提言:小・中学校の教室・廊下など主要室を木造の2重床に改善する

 国と自治体の事業として、小・中学校の教室・廊下など主要室を木造の2重床に改善することを提案します。私たち日本人は、古来山々に囲まれ生活してきました。山麓広葉樹林を歩くときの、その柔らかな感触を知っています。

 いま、日本の子どもたちの置かれた教育環境は、とりわけこの20年間、飛び跳ねない転ばない習性を強要する=堅いコンクリートの床=環境にありました。いま「地域再生」を考えるうえで、子どもたちの「健全な成育環境」の整備は焦眉の課題であり、生活時間の多くを占める小・中学校の教室・廊下などの成育環境の改善は特に緊急を要するものと考えます。

《提案の理由》

1、人間の居住環境において、床構造の適度な撓み性能の確保は不可欠です。とりわけ、子どもの健全な成育にとって、学校建築の主要室における床の撓み性能の確保は必須条件です。脊椎動物であり、起って活動する人間にとって足元の床構造が大切であることは論を待ちません。

2、わが国では、戦後、学校建築の不燃化・耐震化への要請があり、鉄筋コンクリート造建築に順次置き換えられてきましたが、屋内運動場についてはその多くは木造床張りとなっています。教室・廊下など主要室については、求められる床性能のうち維持管理の容易さが重視されるあまり(1)の要件が軽視されてきたといえます。

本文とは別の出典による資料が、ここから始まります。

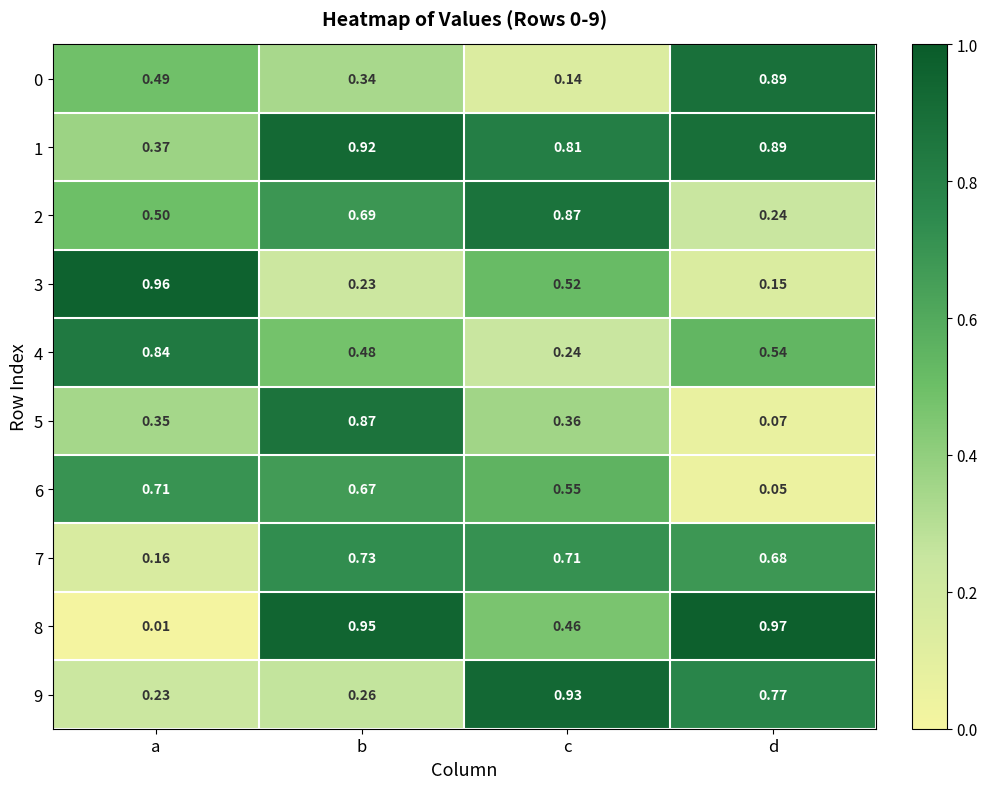

Where is 0 nearest to the value 0?

c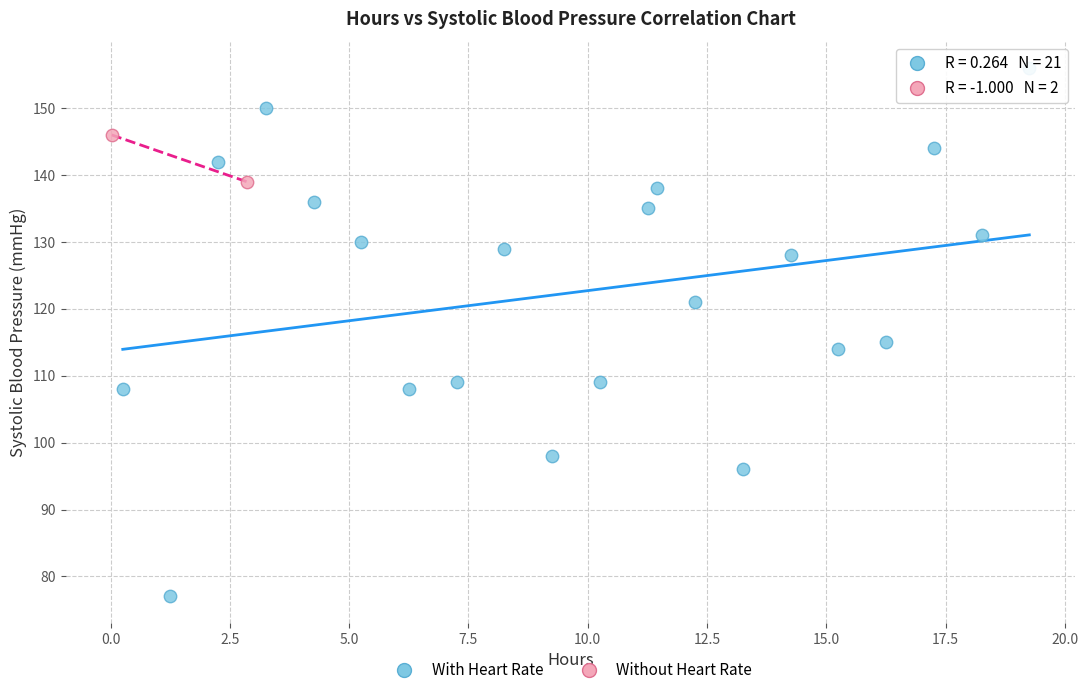

What are all the series names shown in the legend?

With Heart Rate, Without Heart Rate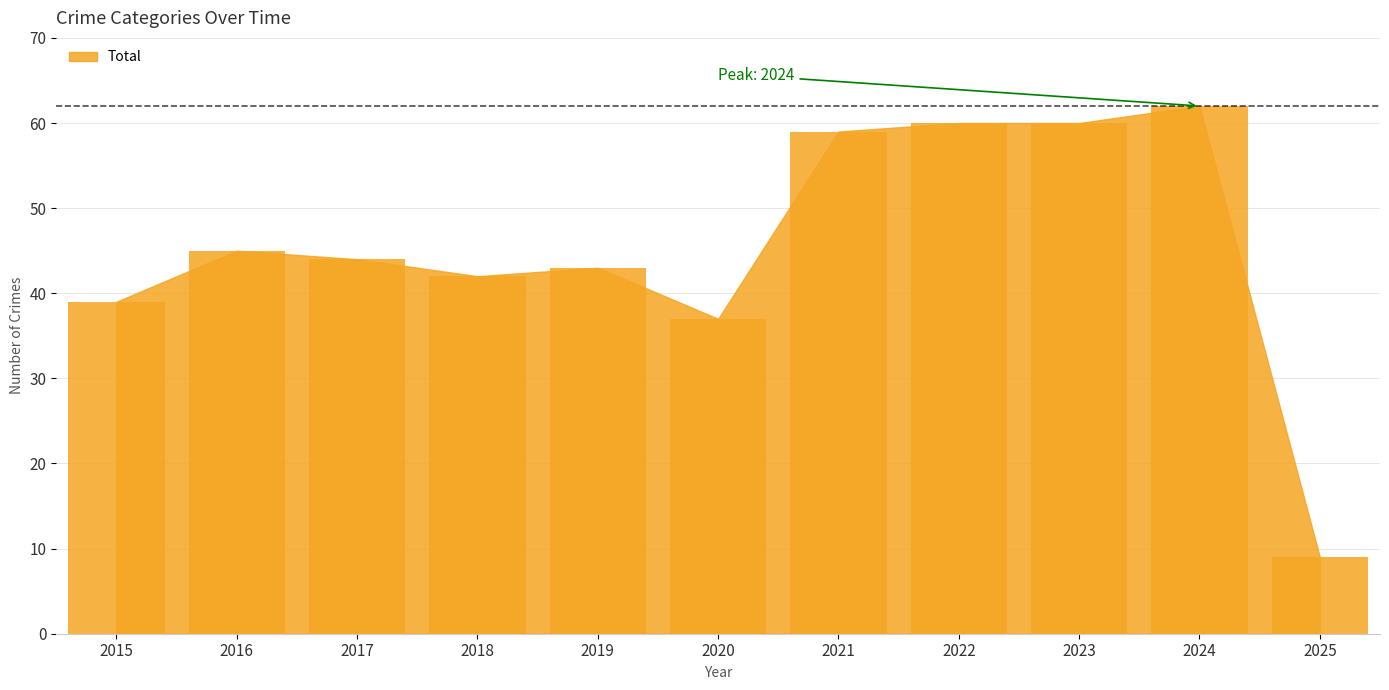

Reading left to right, transcribe all the data shown in this chart.

39	45	44	42	43	37	59	60	60	62	9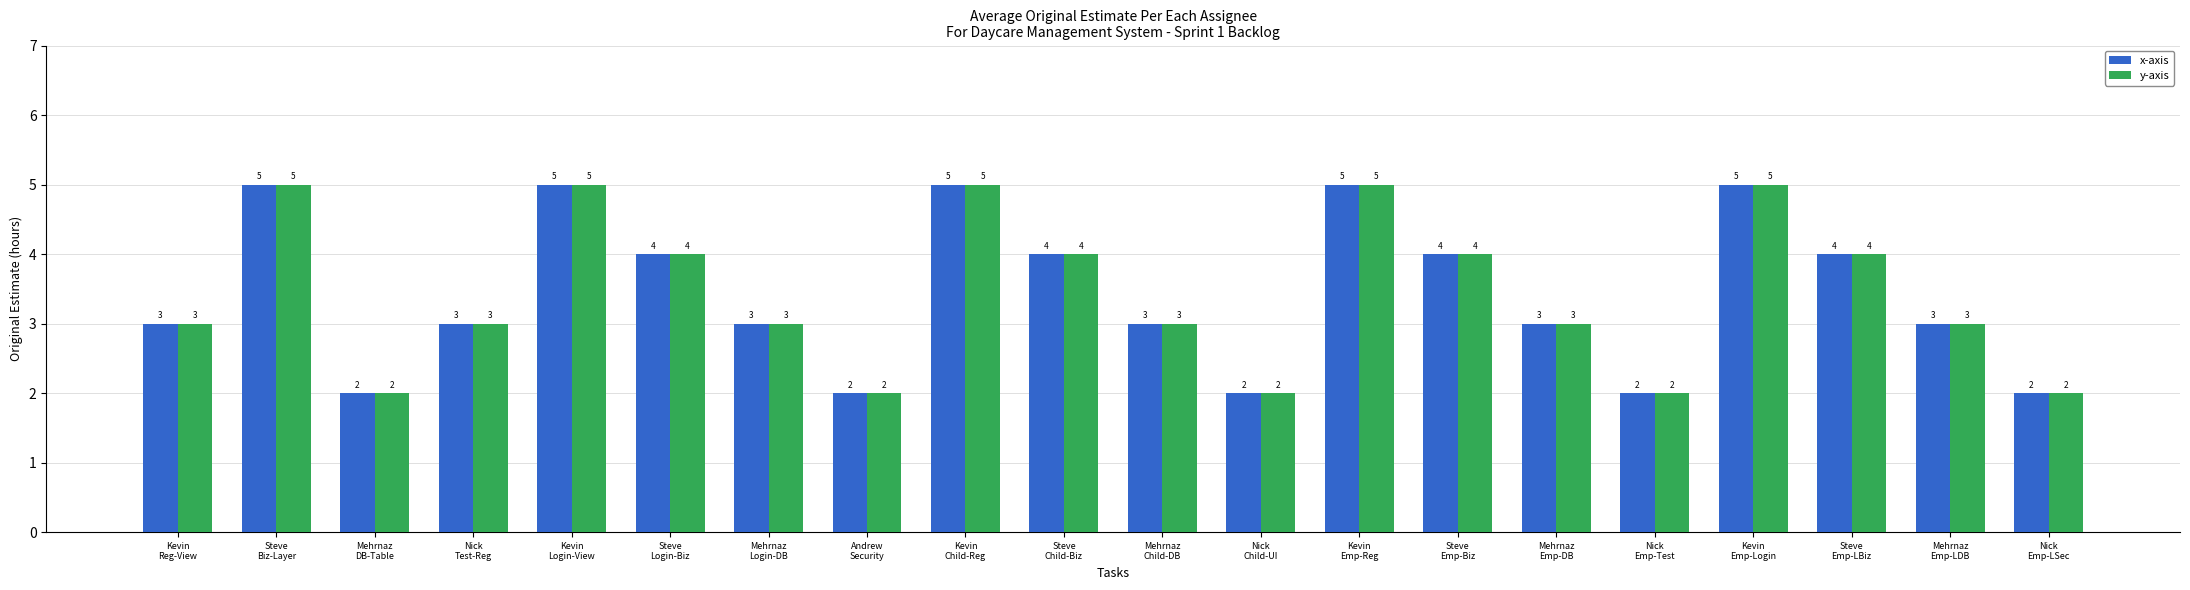

What is the label of the 9th bar from the left?

Kevin
Child-Reg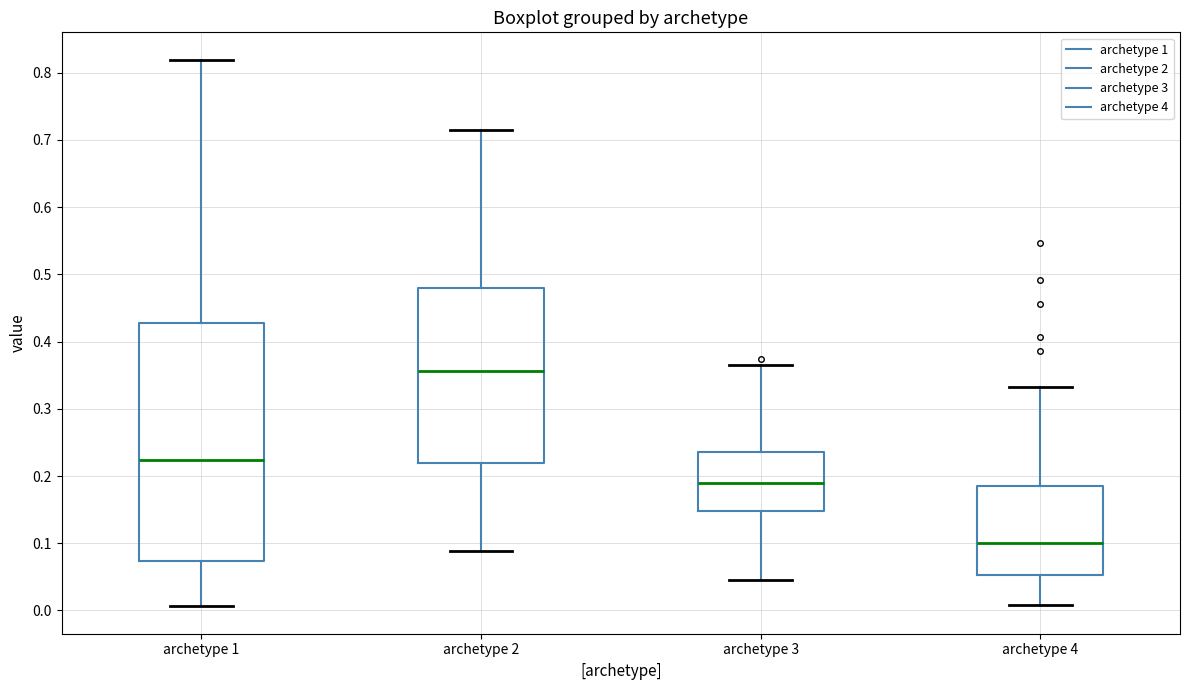

Which box's median line is the highest?

archetype 2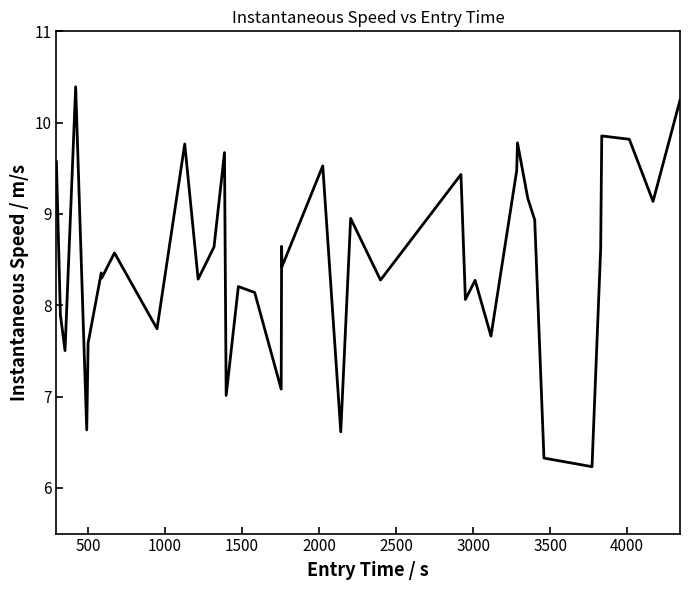

What is the greatest value displayed?

10.4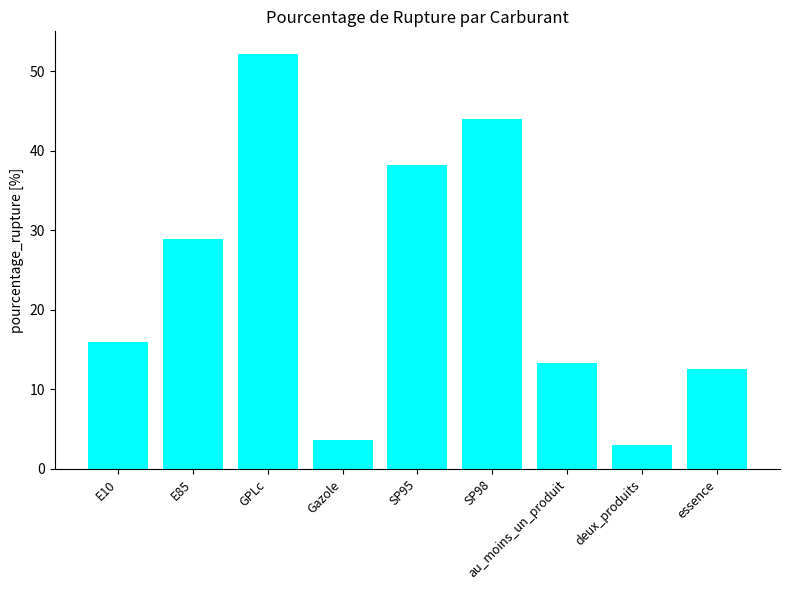

Read the value at au_moins_un_produit.

13.4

3、建築を構成する各部位の機能・材料・構法の確定は建築設計行為の中心です。とりわけ床の構造は、その建築空間の質を左右するとも言えるものです。

《教室を木造の2重床にすることの主な効用》

1、2重床の構造は 

現在の鉄筋コンクリート直仕上の床上に空気層を持った2重床を設置します。例えば空気層は70㎜で、床は杉板15㎜+フローリング材15㎜の計30㎜とします。

2、床の撓み性能

例えば、武道館などの床構造を見ると競技場の床は周囲の一般床とは絶縁されてその競技に必要な床の弾性=撓み性能が確保されています。私たちの住宅の床も普段あまり気に留めませんが「撓み性能」の恩恵を受けているのです。

3、2重床の温熱効果

特に冬になると、月曜の朝は教室の床が冷えて寒いことは知られていますが、2重床の温熱効果は絶大で、冷却された躯体コンクリートへの放熱を遮断します。また、この床下空間は教室の室温調整、さらには調湿性能の面からも有効に活用できるのです。

4、音響特性の改善

床の板張りは音響特性の改善にも絶大な力があって、反響を抑制し、先生のお話が聞きとり易くなるばかりか、柔らかい音場の形成にも貢献します。

5、地域経済への効用

使用する木材はその地域で調達。林業、製材業、加工産業を育成・促進、施工は地元の職方によりますから経済の地域循環に多大な貢献をします。